100 - (%Binlog_cache_disk_use%  /  (%Binlog_cache_use%  +  1) * 100)

If the resulting value is less than 70, consider increasing the binlog_cache_size.

Disk Flushing

By default, InnoDB uses the fsync() system call to flush both the data and log files. If innodb_flush_method option is set to O_DSYNC, InnoDB uses O_SYNC to open and flush the log files, and fsync() to flush the data files. If O_DIRECT is specified (available on some GNU/Linux versions, FreeBSD, and Solaris), InnoDB uses O_DIRECT (or directio() on Solaris) to open the data files, and uses fsync() to flush both the data and log files.  Note that InnoDB uses fsync() instead of fdatasync(), and it does not use O_DSYNC by default because there have been problems with it on many varieties of Unix.  This variable is relevant only for Unix.

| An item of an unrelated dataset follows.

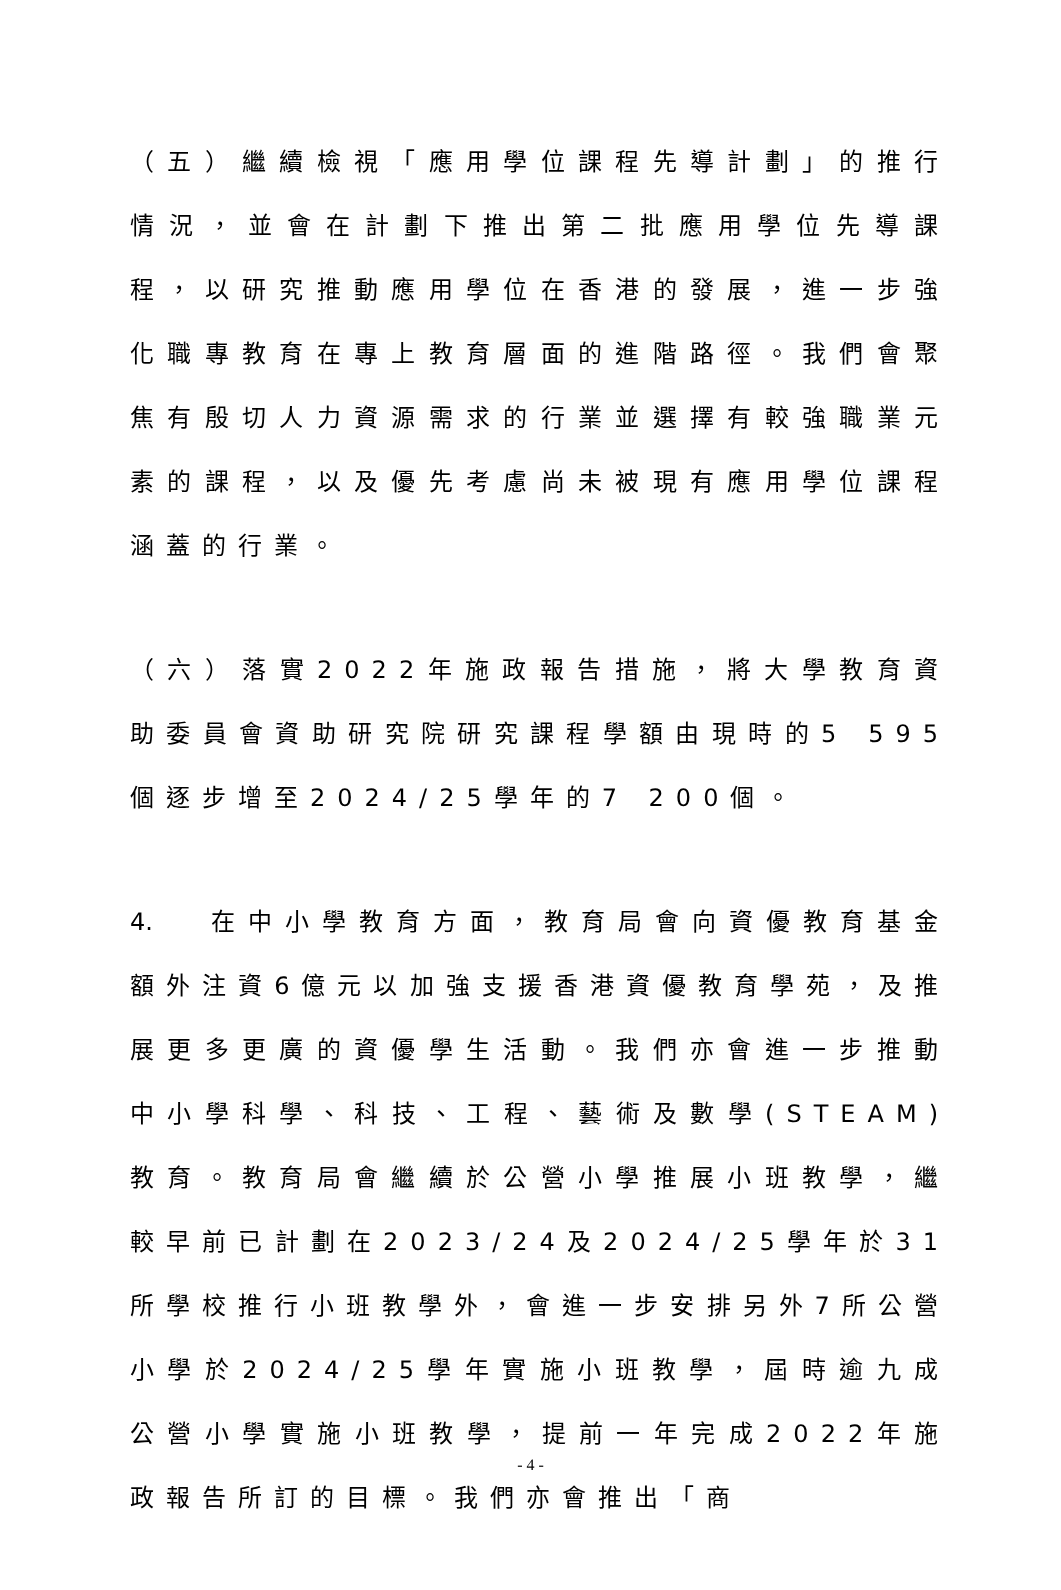（五）繼續檢視「應用學位課程先導計劃」的推行情況，並會在計劃下推出第二批應用學位先導課程，以研究推動應用學位在香港的發展，進一步強化職專教育在專上教育層面的進階路徑。我們會聚焦有殷切人力資源需求的行業並選擇有較強職業元素的課程，以及優先考慮尚未被現有應用學位課程涵蓋的行業。
（六）落實2022年施政報告措施，將大學教育資助委員會資助研究院研究課程學額由現時的5 595個逐步增至2024/25學年的7 200個。
4. 在中小學教育方面，教育局會向資優教育基金額外注資6億元以加強支援香港資優教育學苑，及推展更多更廣的資優學生活動。我們亦會進一步推動中小學科學、科技、工程、藝術及數學(STEAM)教育。教育局會繼續於公營小學推展小班教學，繼較早前已計劃在2023/24及2024/25學年於31所學校推行小班教學外，會進一步安排另外7所公營小學於2024/25學年實施小班教學，屆時逾九成公營小學實施小班教學，提前一年完成2022年施政報告所訂的目標。我們亦會推出「商
- 4 -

On Windows, the flush method is always async_unbuffered and cannot be changed.

Depending on hardware configuration, setting innodb_flush_method to O_DIRECT can either have either a positive or negative effect on performance.  Benchmark your particular configuration to decide which setting to use.  The mix of read and write operations in your workload can also affect which setting performs better for you.  For example, on a system with a hardware RAID controller and battery-backed write cache, O_DIRECT can help to avoid double buffering between the InnoDB buffer pool and the operating system’s filesystem cache.  On some systems where InnoDB data and log files are located on a SAN, the default value or O_DSYNC might be faster for a read-heavy workload with mostly SELECT statements.  Always test this parameter with the same type of hardware and workload that reflects your production environment.

Formerly it was possible to explicitly specify a value of fdatasync to obtain the default behavior.  This is no longer possible as of MySQL 5.1.24 because it can be confusing that a value of fdatasync causes use of fsync() rather than fdatasync() for flushing.  To obtain the default value now, do not set innodb_flush_method at startup.

Conclusion

If the above doesn’t help, it is probably time to call in an Expert DBA.  Performance tuning is complex and involves the integration of system design, hardware, schema design, database tuning, and more.  The purpose of this guide was merely to assist with many of the common challenges and how best to address them to get reasonable performance.